THE TASK: Collect every line of the material below that contains the string "qCreatedBy".

RECORDS SHOWN:
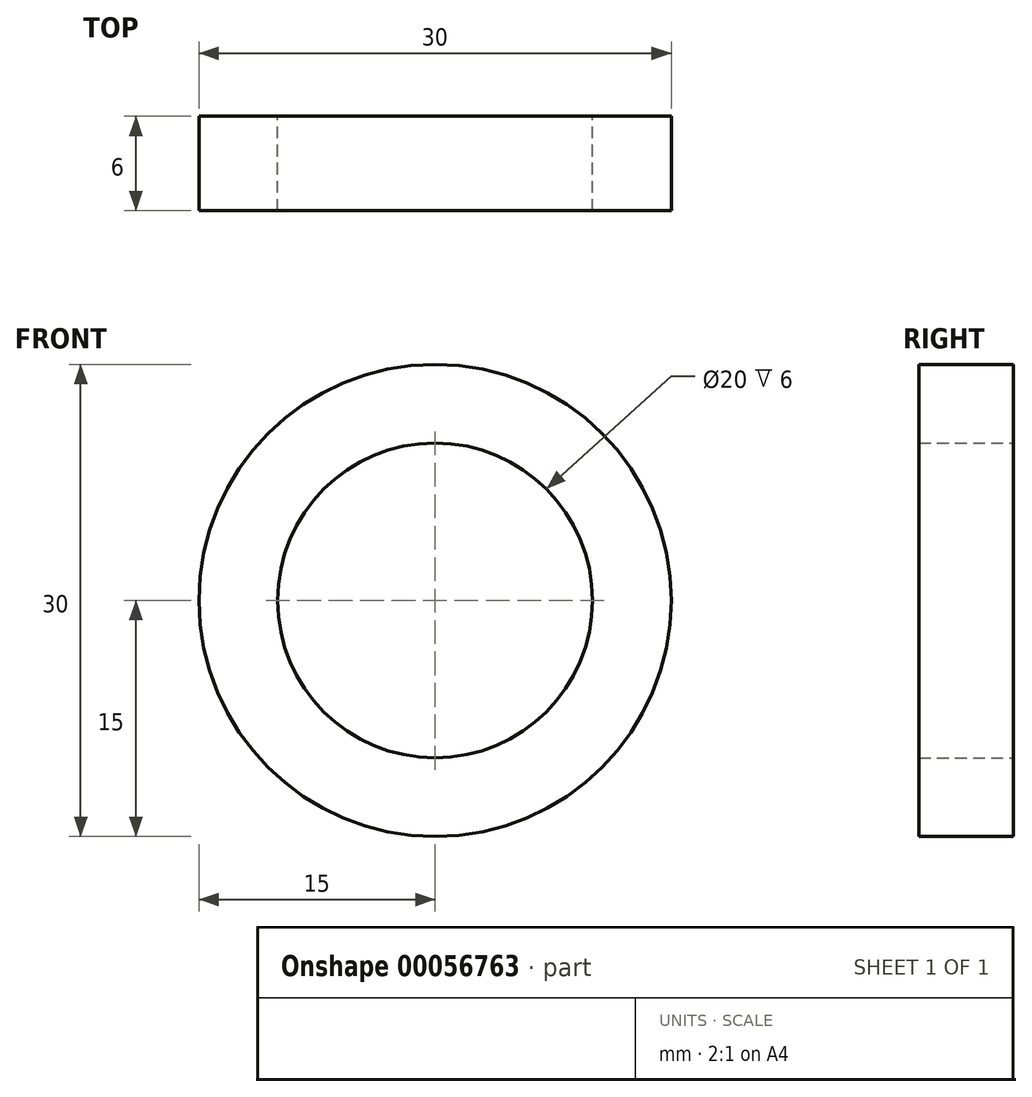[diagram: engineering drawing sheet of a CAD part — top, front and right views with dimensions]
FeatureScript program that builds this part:
annotation { "Feature Type Name" : "Feature", "Feature Type Description" : "" }
export const myFeature = defineFeature(function(context is Context, id is Id, definition is map)
    precondition{}
    {
        {
            var Q0;
            Q0=qCreatedBy(makeId("Front.planeOp"),FACE);
            var sketch = newSketch(context, id + "F0", { "sketchPlane" : qUnion([Q0])});
            skCircle(sketch, "E0", {"center": v(0, 0) * mm, "radius": 15 * mm});
            skCircle(sketch, "E1", {"center": v(0, 0) * mm, "radius": 10 * mm});
            skSolve(sketch);
        }
        {
            var Q0;
            Q0 = qSketchRegion(id + "F0", true);
            extrude(context, id + "F1", {"entities" : qUnion([Q0]), "depth" : 6 * mm});
        }
    });
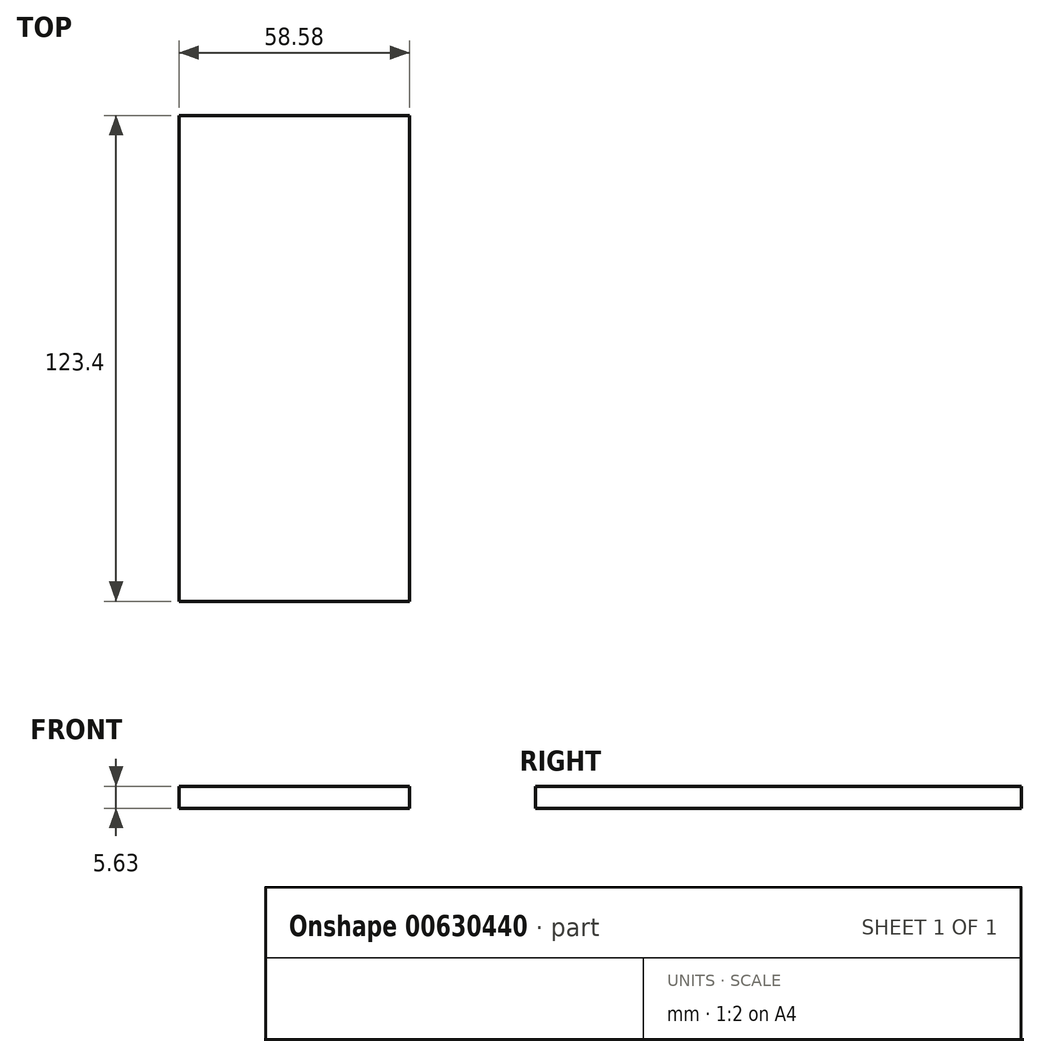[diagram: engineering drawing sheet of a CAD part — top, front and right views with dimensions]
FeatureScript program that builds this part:
annotation { "Feature Type Name" : "Feature", "Feature Type Description" : "" }
export const myFeature = defineFeature(function(context is Context, id is Id, definition is map)
    precondition{}
    {
        {
            var Q0;
            Q0=qCreatedBy(makeId("Top.planeOp"),FACE);
            var sketch = newSketch(context, id + "F0", { "sketchPlane" : qUnion([Q0])});
            skLineSegment(sketch, "E0.bottom", {"start": v(29.29, 61.7) * mm, "end": v(-29.28, 61.7) * mm});
            skLineSegment(sketch, "E0.top", {"start": v(29.28, -61.7) * mm, "end": v(-29.29, -61.7) * mm});
            skLineSegment(sketch, "E0.left", {"start": v(29.29, 61.7) * mm, "end": v(29.28, -61.7) * mm});
            skLineSegment(sketch, "E0.right", {"start": v(-29.28, 61.7) * mm, "end": v(-29.29, -61.7) * mm});
            skPoint(sketch, "E0.middle", {"position": v(0, 0) * mm});
            skSolve(sketch);
        }
        {
            var Q0;
            Q0 = qSketchRegion(id + "F0", true);
            extrude(context, id + "F1", {"entities" : qUnion([Q0]), "depth" : 5.63 * mm, "offsetDistance" : 25 * mm});
        }
    });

EXERCISE ANSWER:
            Q0=qCreatedBy(makeId("Front.planeOp"),FACE);
            Q0=qCreatedBy(makeId("Top.planeOp"),FACE);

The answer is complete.